Hey guys, though it would be a good idea for everyone to share links on anything informative on shrimp keeping. If we all contribute a piece of research then we can all share a large databank of info for keeping our shrimps at they're best. Share the link on a NEW THREAD followed by a summary. That way, everything will be organized and the replies can be solely directed to your opinions on the matter.

This setup is dedicated to nano shrimp tanks no larger then 15 gallons.

Below you will find a step by step method to building one of these.
I've already built one and the following are some tips you could use.

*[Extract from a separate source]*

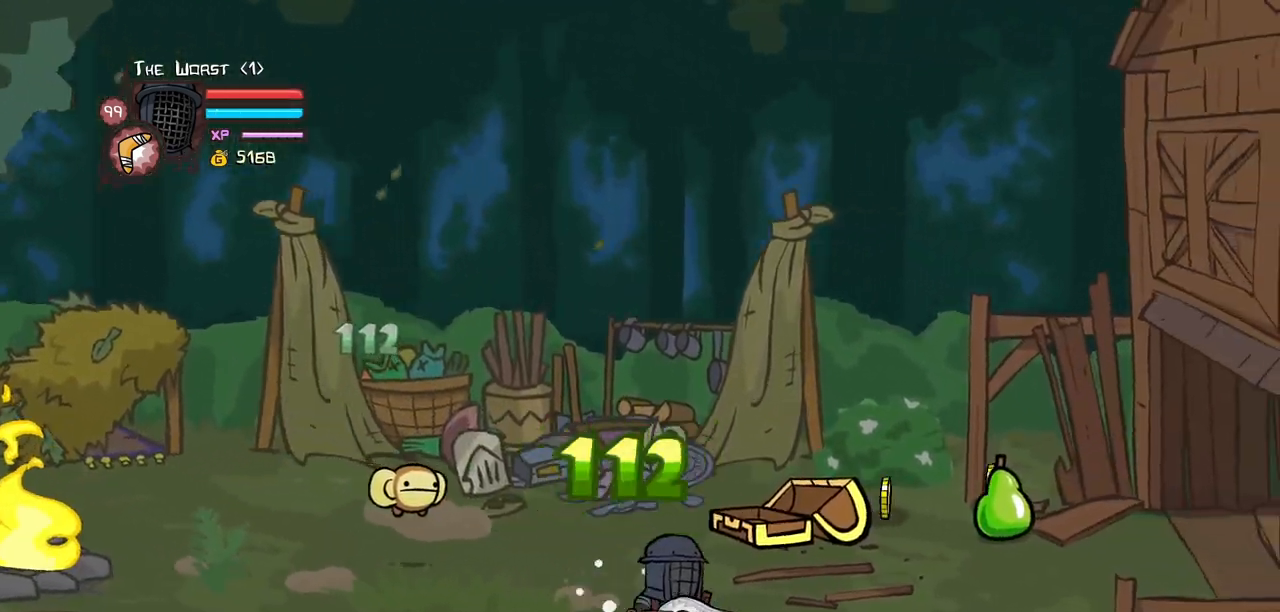
{"keys": ["left", "up"], "events": [[100, "down", "up"], [150, "up", "down"], [383, "left", "down"], [383, "right", "up"]]}
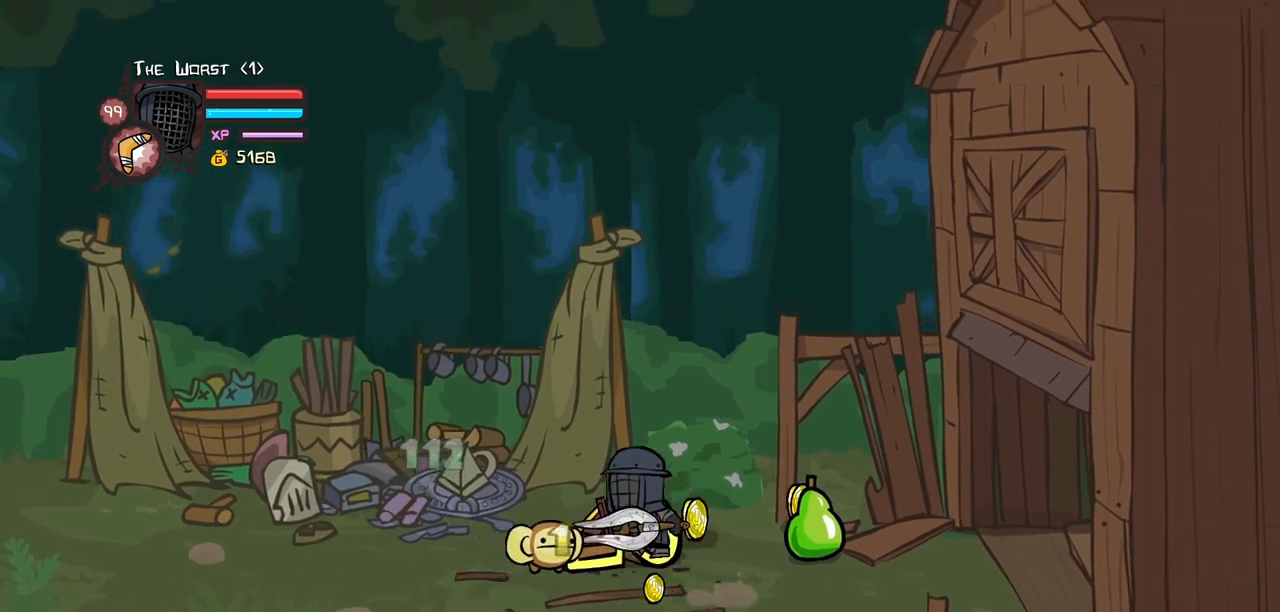
{"keys": ["right", "up"], "events": [[17, "right", "down"], [67, "left", "up"], [167, "up", "up"], [250, "down", "down"], [350, "down", "up"], [400, "up", "down"]]}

-Important to use Teflon tape 
-make sure you have 2 proper sized wrenches to tighten everything until your palms turn white.
-Especially from the adapter to the 1/2-1/4 brass fitting. That one was very difficult to get snug. 
-The needle nose valve is very sensitive so open it very slowly or it will dump half a canister of co2 into tank in a split second. 
-once completed, place it into a clear bowl with water and check for leaks
-On ebay it's called Quick Change 12 Gram 12g CO2 Adapter
-Overall I find this to be the most effective as there is no co2 swing and I'm able to shut off when I turn out the lights compared to the yeast setup. Plus it's very easy once set up. All I have to do when the co2 runs out is unscrew the adapter and replace the 12g co2 cartridge with a new one, screw back on. Voila!

http://www.aquaticplantcentral.com/...267-diy-regulated-co2-nano-pico-aquarium.html


----------



## jon021 (May 19, 2009)

Hey thanks for sharing this info - i've been looking for an alternative to the sugar and yeast method. How long does the co2 last you? and what was the total cost of assembling everything? Thanks.


----------



## BettaBeats (Jan 14, 2010)

Wow.
I'm actually impressed. I still think I would need pictures (photographic brain here) but I'd like to try it.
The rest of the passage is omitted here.